Initialement, ce projet de Loi n’intégrait que la dimension du logement social, le logement privé relevant du PREB. Toutefois, plusieurs Parlementaires ont porté des amendements montrant leur volonté d’introduire des articles relatifs traitant de la précarité énergétique et de l’éradication des passoires énergétiques. Il ne faut toutefois pas attendre de cette Loi qu’elle soit un véritable levier d’accélération. Nous espérons toutefois que l’article relatif au carnet numérique du logement sera maintenu. C’est une disposition d’intérêt pour suivre l’évolution du nombre de logements rénovés ainsi que leur performance.

 

Est-ce que finalement, et notamment pour la rénovation énergétique, on n’a pas tendance à trop attendre de l’Etat ?

En effet, il ne faut pas trop s’appuyer sur l’Etat mais bien aller vers une collaboration entre les acteurs. Le suivi des propriétaires qui doivent prendre conscience de la valeur de leur patrimoine ne peut être, par exemple, réalisé par l’Etat. Pourtant cette prise de conscience des propriétaires est essentielle, dans la mesure où elle va améliorer le confort, la qualité de l’air intérieur et donc la santé des occupants ! Les acteurs privés ont cette expertise et sont à même de faire face à l’attente suscitée ou en voie de l’être par les propriétaires. A L’Etat de mettre en place des moyens et des dispositifs de valeurs ajoutées au travers de ses documents programmatiques, aux collectivités et aux acteurs privés de tirer les effets bénéfiques d’accompagnement de ce mouvement.

 

Quels sont, pour l’Initiative Rénovons, les grands chantiers des mois à venir ?

Il y aura d’une part le suivi des groupes de travail du PREB dont celui relatif à la fiabilisation du DPE mais également la préparation du projet de loi de finances 2019 où sont attendus les arbitrages de la transformation du CITE en prime qui devrait permettre aux ménages en précarité de s’en emparer.
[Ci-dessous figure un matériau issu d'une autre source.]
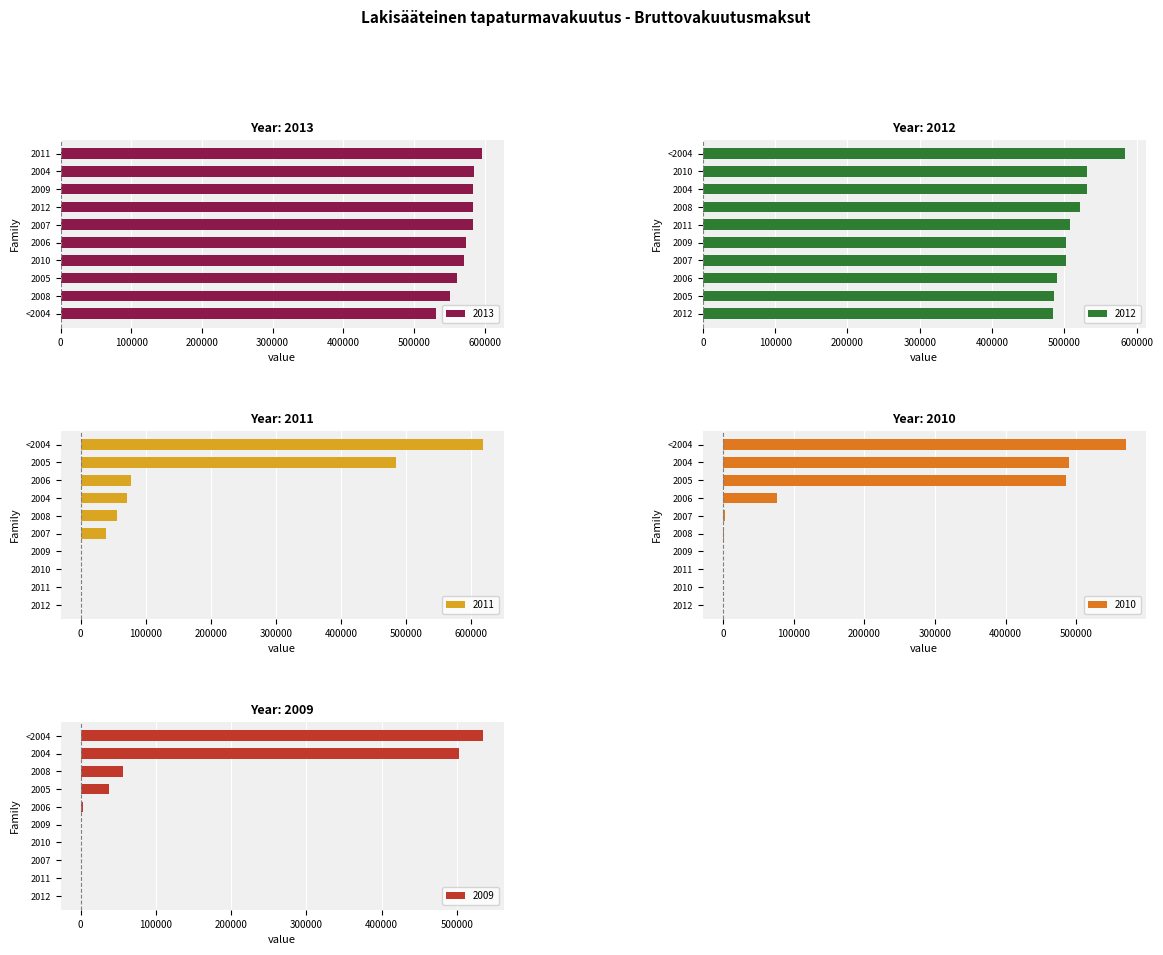

Where does the 2011 series first go above 56268?

<2004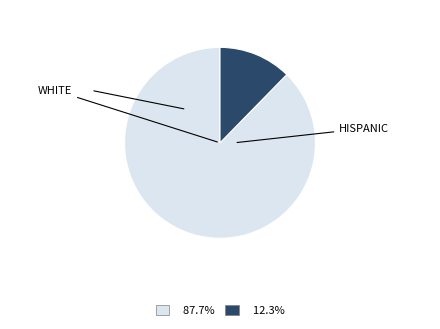

Is there a majority slice in this chart?

Yes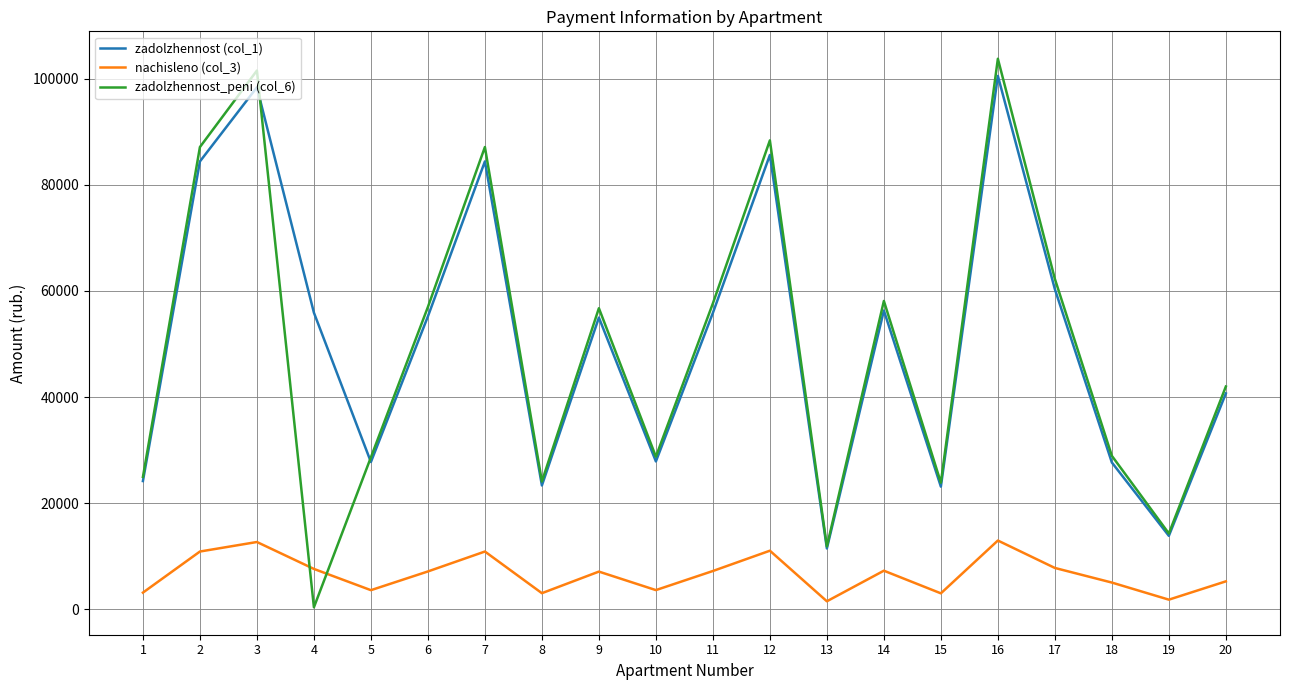

Which category has the highest value in the zadolzhennost (col_1) series?

16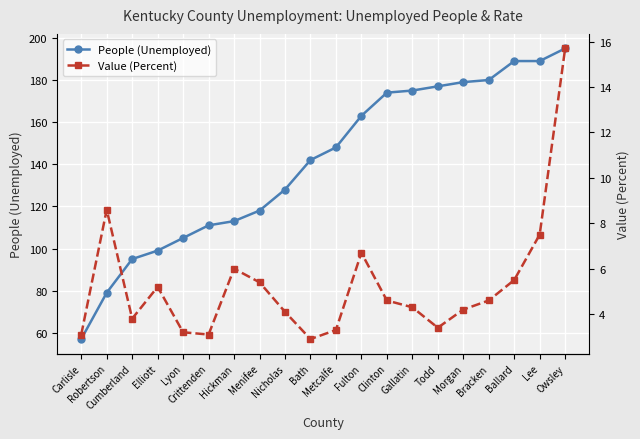

The value of People (Unemployed) at Morgan is 104.7. True or false?

False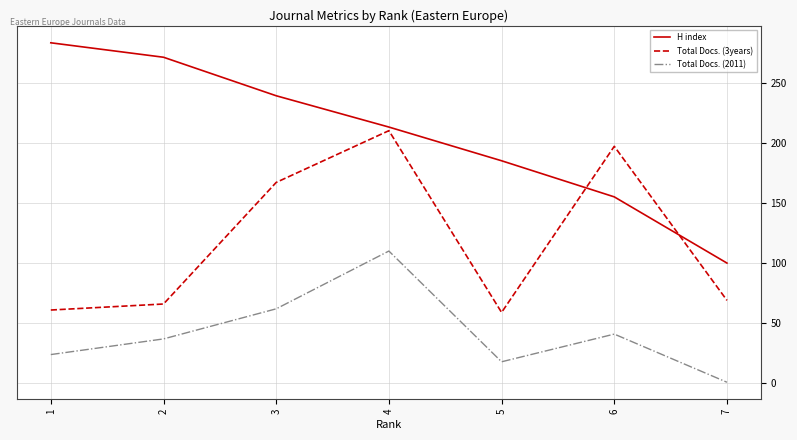

Is the value of H index at 5 greater than the value of Total Docs. (3years) at 1?

Yes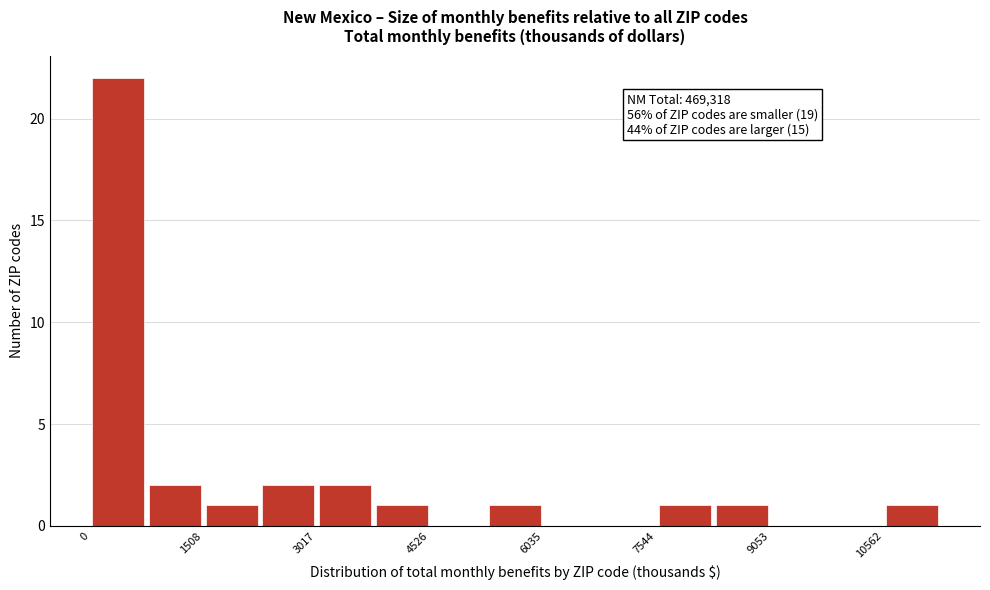

Read against the x-axis, roughly where is the centre of the tallest bar?

400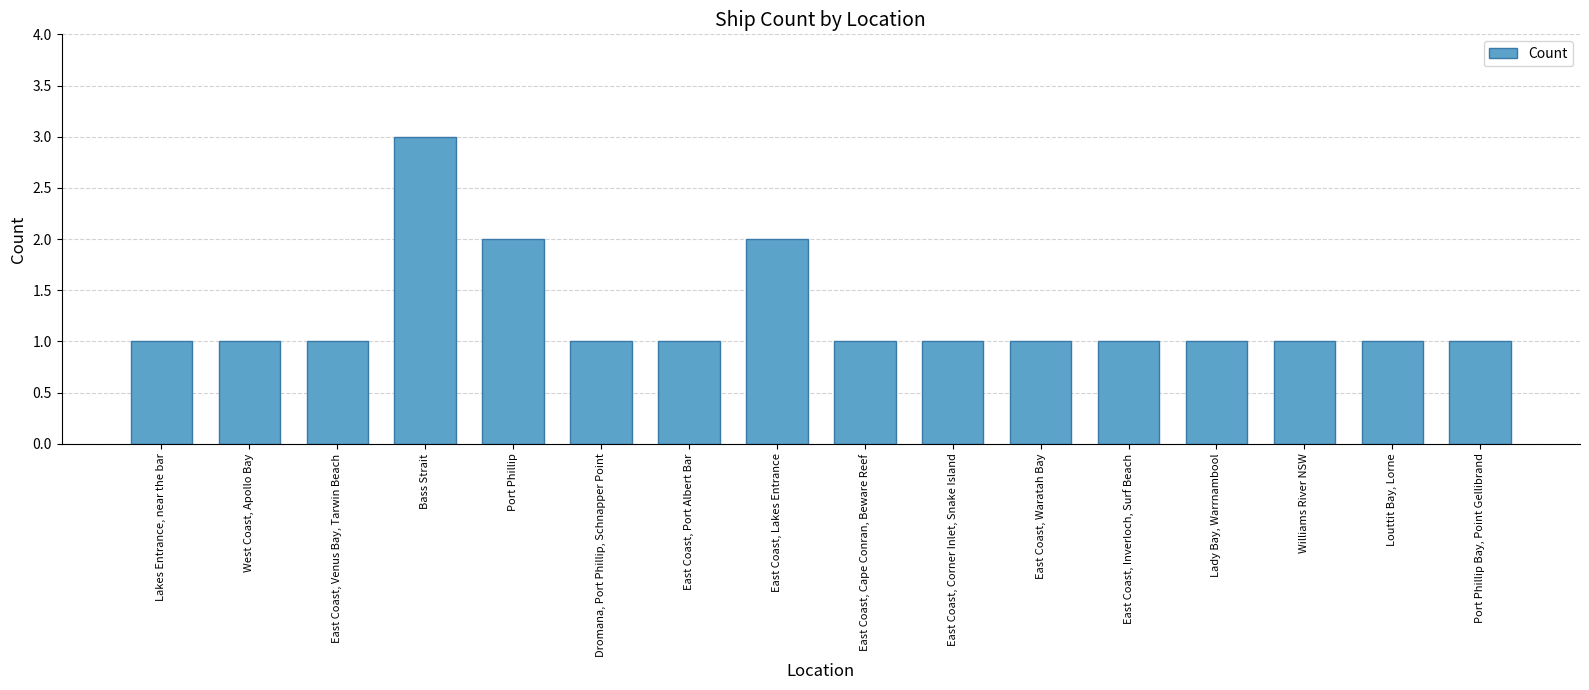

Reading left to right, what are all the values shown in this chart?

1	1	1	3	2	1	1	2	1	1	1	1	1	1	1	1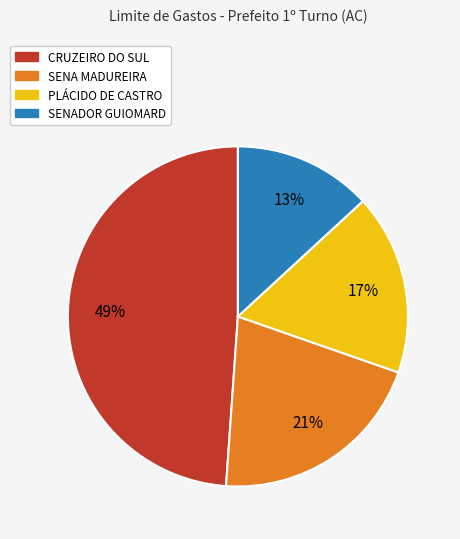

Count the number of slices in the pie.

4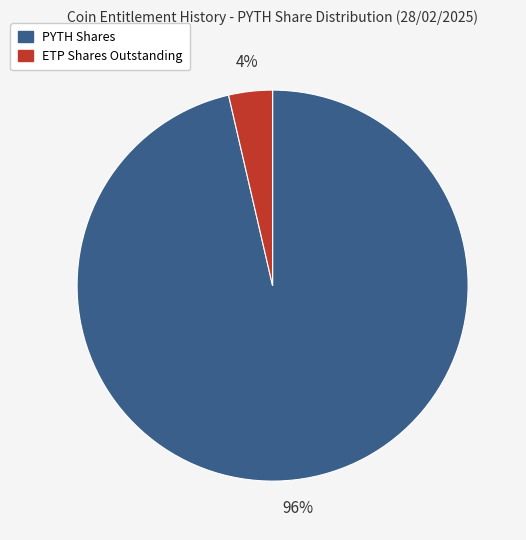

What is the largest slice in the pie chart?

PYTH Shares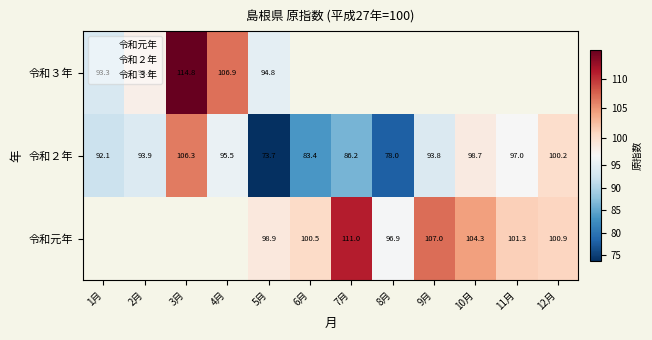

What is the greatest value displayed?

114.8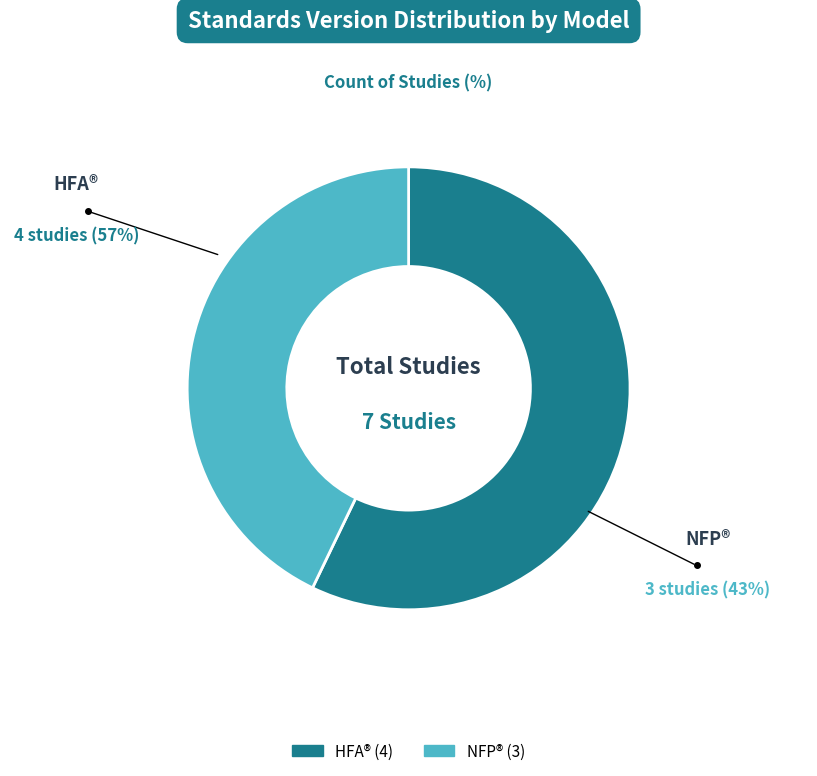

Is there a majority slice in this chart?

Yes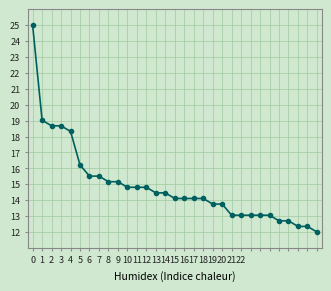

What is the difference between the maximum and minimum values?

13.0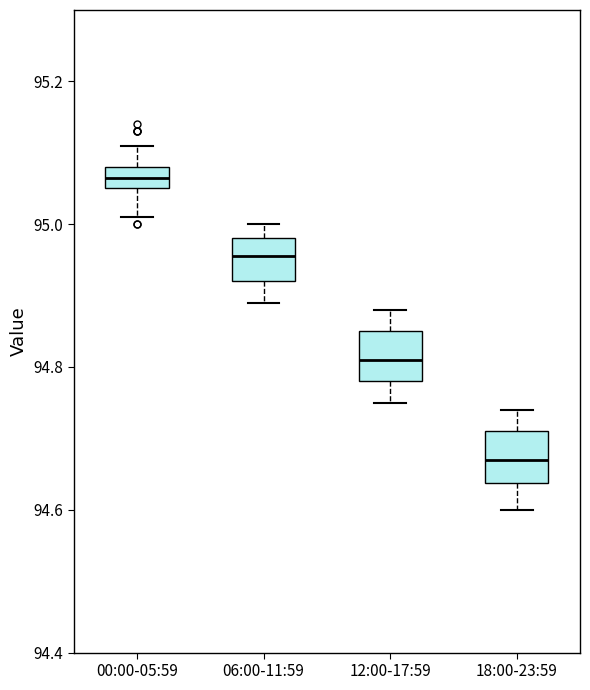

Reading left to right, read every box against the y-axis: the position of its median line, the range the box covers, and the ends of its whiskers. The values are not printed on the chart, so give them approximately, as read against the axis.

00:00-05:59: median 95.06 (inside the box), box 95.06 to 95.08, whiskers 95.02 to 95.12
06:00-11:59: median 94.96, box 94.92 to 94.98, whiskers 94.90 to 95.00
12:00-17:59: median 94.82, box 94.78 to 94.86, whiskers 94.76 to 94.88
18:00-23:59: median 94.68, box 94.64 to 94.72, whiskers 94.60 to 94.74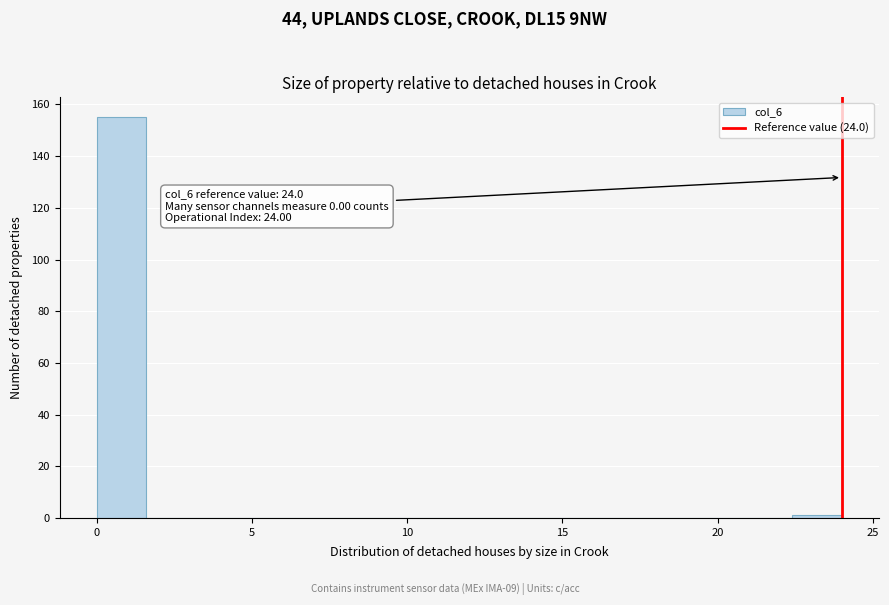

Around what value on the x-axis is the tallest bar? Give the approximate position of its centre, as read against the axis.

1.0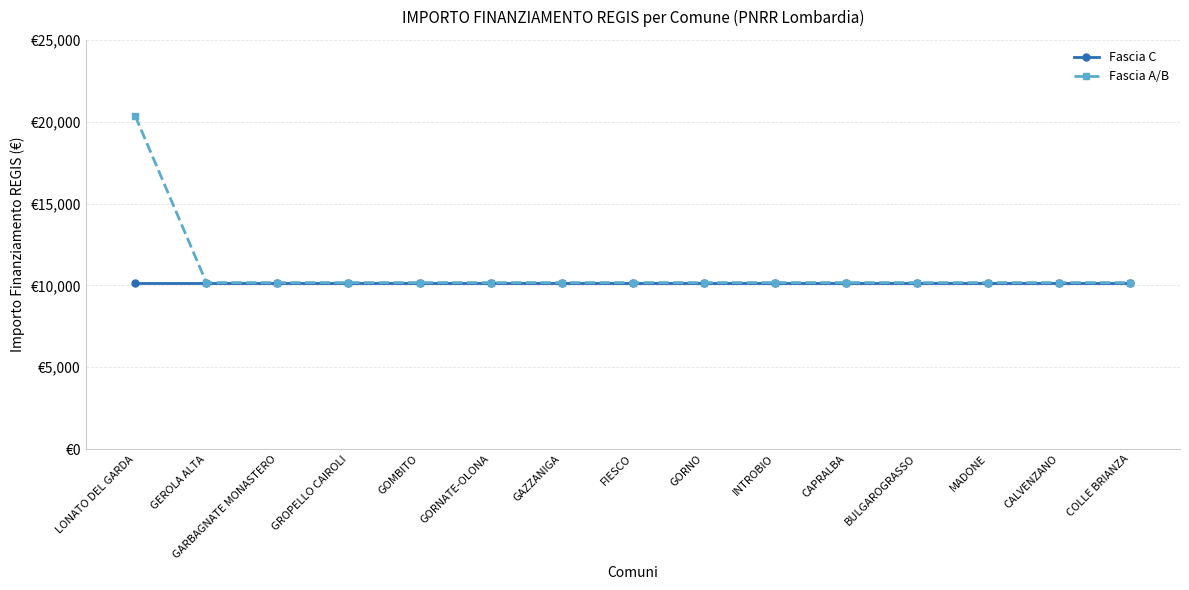

Which category has the lowest value in the Fascia A/B series?

GEROLA ALTA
De plus, nous travaillons à la restauration des allocations logement (APL accession) pour que les ménages modestes puissent engager des travaux de rénovation et accéder aux éco-prêts. C’est une mesure qui représente un coût marginal pour l’Etat d’un point de vue financier mais qui est primordial pour le déclenchement des travaux.

Le déploiement du service public de la performance énergétique et de l’habitat aura également toute notre attention et nous n’excluons pas, à la sortie de la Loi ELAN et en fonction de son contenu, d’organiser un point partenaire et média.

 

Finalement, beaucoup de signaux vous donnent raison d’être optimiste ?

Sur le long terme, oui ! Le plan de rénovation est un bon point de départ qu’il faut coupler avec d’autres leviers, notamment les programmes de repérage et d’accompagnement qui doivent être pérennisés et augmentés en volume ; ce sont des conditions préalables pour le passage à l’acte.

Nous nous voulons confiants car la prise de conscience de l’impact très positif de la rénovation énergétique sur les volets sociaux, environnementaux et sanitaires dans le logement est désormais une réalité. Il reste encore à franchir quelques caps pour l’Etat afin que les moyens soient en cohérence avec les ambitions mais la dynamique semble lancée. Il en est de même du côté de l’Initiative Rénovons où de plus en plus de membres, dont Coénove, nous rejoignent montrant que notre analyse est cohérente et permettant de renforcer notre positionnement auprès des pouvoirs publics.